03 outubro 2007

a criação, por antoine de saint-exupèry



(...)


"Eu vi dançarinas comporem as suas danças. E a dança, uma vez criada e dançada, não serve para converter em provisões. Ninguém pode ficar com o fruto desse trabalho. A dança passa como um incêndio. E, no entanto, eu considero civilizado o povo que compõe as suas danças, muito embora não haja para as danças nem colheita nem celeiros. Ao passo que chamo bruto ao povo que alinha nas prateleiras objetos nascidos do trabalho de outrem, por muito finos que sejam e por muita capacidade que esse povo revele para se inebriar com a perfeição deles."

— Homem — dizia meu pai — é em primeiro lugar aquele que cria. E só são seus irmãos os homens que colaboram. E só se pode dizer que vivem aqueles que não encontraram a paz nas provisões arrecadadas.

Um dia levantaram-lhe uma objeção.

— A que é que tu chamas criar? Porque, se se trata de uma invenção de certa importância, poucos serão capazes disso. Então, falas só para alguns.... e os outros?

Meu pai respondeu-lhes:

— Criar é talvez falhar em determinado passo na dança. É dar ao viés este golpe de cinzel na pedra. O destino do gesto pouco importa. Esse esforço parece-te estéril a ti, cego, que tens o nariz esborrachado contra ele, mas experimenta dar um passo para trás. Considera de mais longe o movimento deste bairro da cidade. Só vês subir de lá um grande fervor e a poeira dourada do trabalho. E não reparas nos gestos falhados. Porque este povo debruçado sobre a obra, bem ou mal, lá vai edificando os palácios ou as cisternas ou os grandes jardins suspensos. As obras nascem-lhes como que necessariamente, do encantamento dos dedos.
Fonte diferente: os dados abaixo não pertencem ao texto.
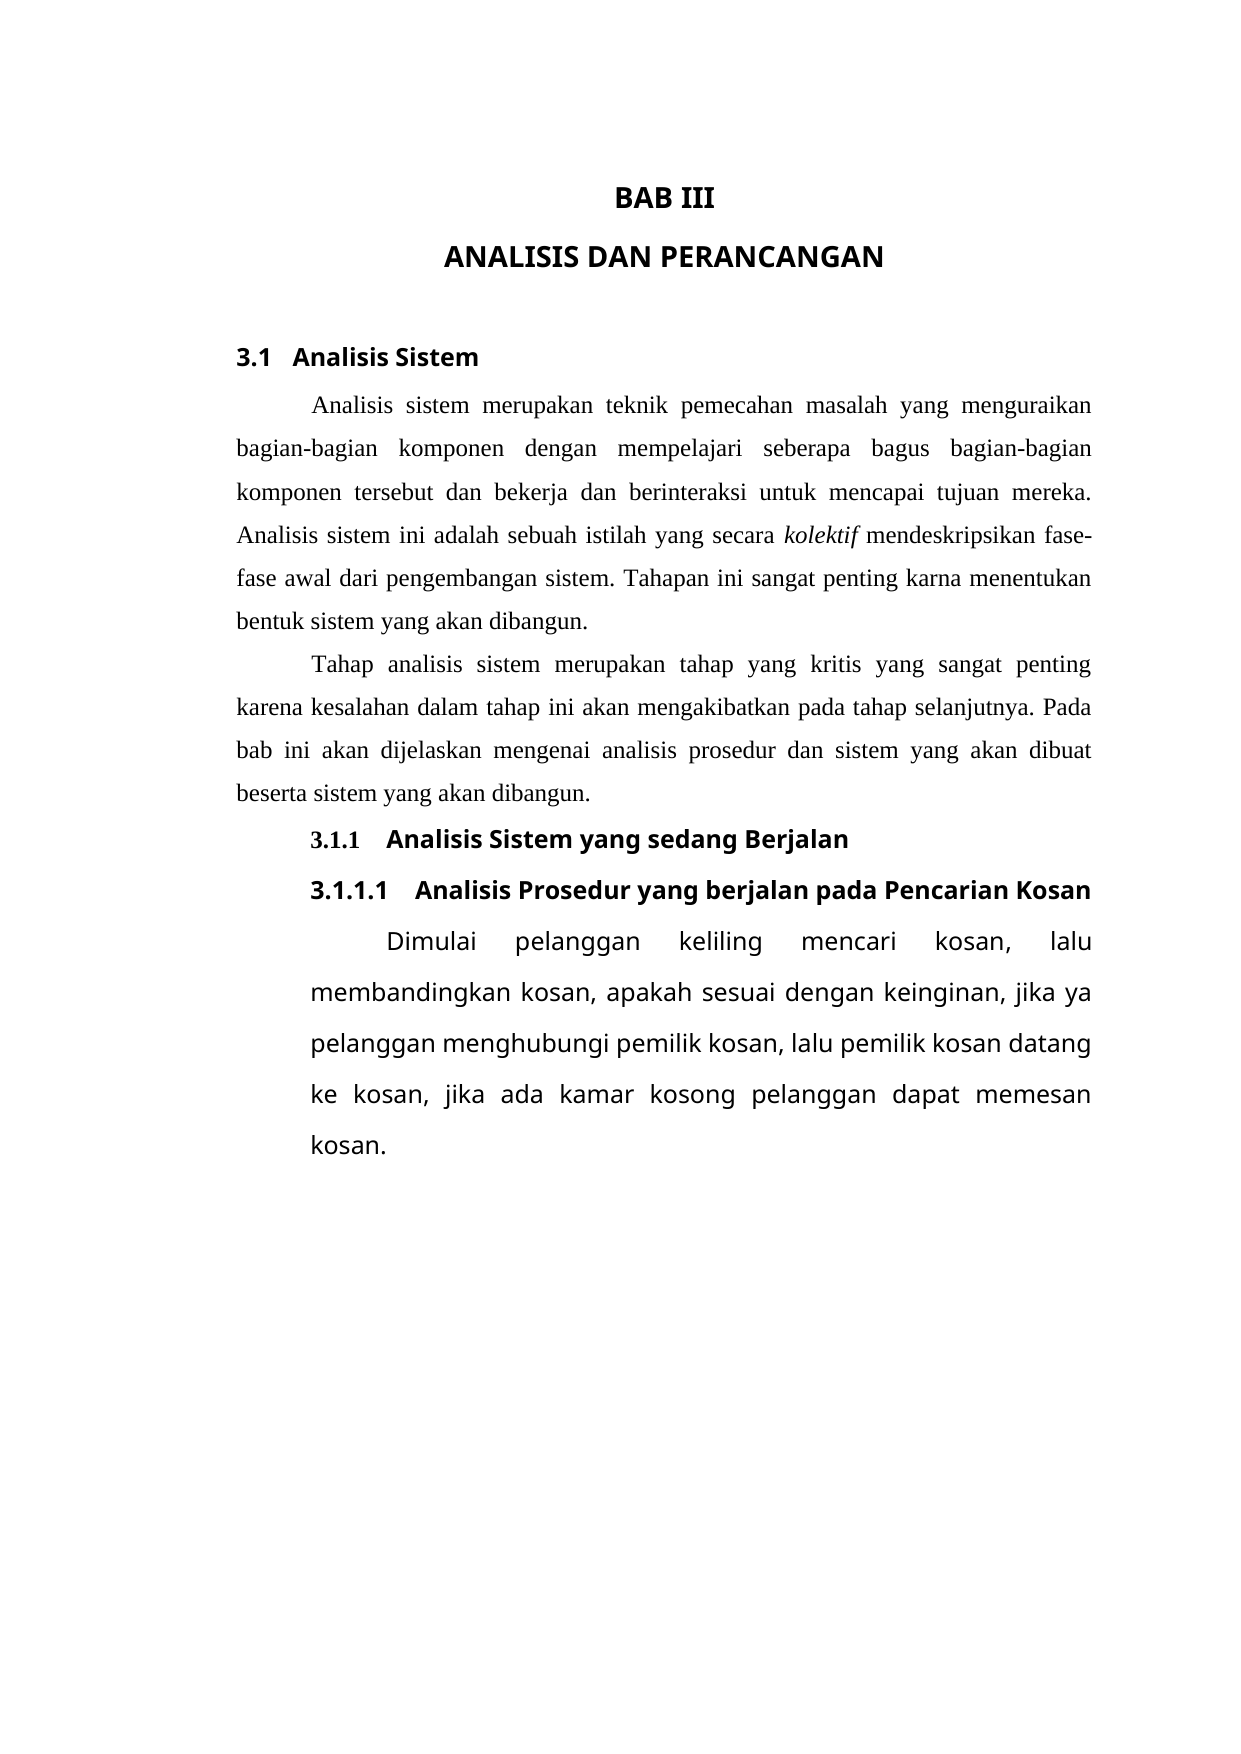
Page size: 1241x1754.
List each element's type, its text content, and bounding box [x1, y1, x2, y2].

text BAB III ANALISIS DAN PERANCANGAN [236, 177, 1092, 276]
text Analisis Sistem yang sedang Berjalan [236, 822, 1092, 856]
list Analisis Prosedur yang berjalan pada Pencarian Kosan [310, 873, 1092, 907]
list Analisis sistem merupakan teknik pemecahan masalah yang menguraikan bagian-bagian komponen dengan mempelajari seberapa bagus bagian-bagian komponen tersebut dan bekerja dan berinteraksi untuk mencapai tujuan mereka. Analisis sistem ini adalah sebuah istilah yang secara kolektif mendeskripsikan fase-fase awal dari pengembangan sistem. Tahapan ini sangat penting karna menentukan bentuk sistem yang akan dibangun. [236, 390, 1092, 635]
text Analisis Sistem [236, 339, 1092, 373]
list Tahap analisis sistem merupakan tahap yang kritis yang sangat penting karena kesalahan dalam tahap ini akan mengakibatkan pada tahap selanjutnya. Pada bab ini akan dijelaskan mengenai analisis prosedur dan sistem yang akan dibuat beserta sistem yang akan dibangun. [236, 649, 1092, 807]
list Dimulai pelanggan keliling mencari kosan, lalu membandingkan kosan, apakah sesuai dengan keinginan, jika ya pelanggan menghubungi pemilik kosan, lalu pemilik kosan datang ke kosan, jika ada kamar kosong pelanggan dapat memesan kosan. [310, 924, 1092, 1162]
E eu te afianço que elas nascem tanto daqueles que falham os gestos como daqueles que os acertam, porque tu não podes dividir o homem. Se salvas só os grandes escultores, ficas privado de grandes escultores. Ninguém cairia em escolher um ofício que desse tão poucas possibilidade de viver. O grande escultor nasce do terreno de maus escultores. Servem-lhe de degrau e são eles que o elevam. E a bela dança nasce do fervor com que se dança. E o fervor a dança exige que todos dancem, mesmo aqueles que dançam mal. A não ser assim, deixa de haver fervor e passa haver apenas academia petrificada e espetáculo sem significação.

"Não condenes os erros deles à maneira do historiados que julga uma era já concluída. Quem poderá censurar o cedro por não passar ainda de semente ou de caule ou de raminho que desponta enviesado? De erro em erro se erguerá a floresta de cedros que, nos dias de ventania, distribuirá o incenso das suas aves."

E meu pai dizia, para concluir:

— Eu já te disse. Erro de um, êxito de outro, não te importes com estas divisões. A única coisa fértil é a colaboração de um através de outro. E o gesto falhado serve o gesto que triunfa. E o gesto que triunfa denuncia o fim que prosseguiam quer esse ou aquele que falhou. Aquele que encontra a Deus, encontra-o para todos. Porque o meu império é semelhante a um templo que eu pedi aos homens. Convidei os homens a construírem-no. De maneira que é o templo deles. E o nascimento do templo extrai deles próprios a sua mais elevada significação. E eles inventam os dourados. E aquele que os procurava sem os conseguir também os inventa. Porque foi especialmente deste fervor que os novos dourados nasceram.

Dizia ele outra vez:

— Não queiras inventar um império onde tudo seja perfeito. O bom gosto é a virtude do guardião de museu. Se fores a desprezar o mau gosto, não terás nem pintura, nem dança, nem palácio, nem jardins. O trabalho da terra, que não é propriamente um trabalho asseado, dar-te-á medo. Virás assim a ficar privado dele, devido a esse teu vazio desejo de perfeição. Inventa um império onde tudo seja simplesmente fervoroso.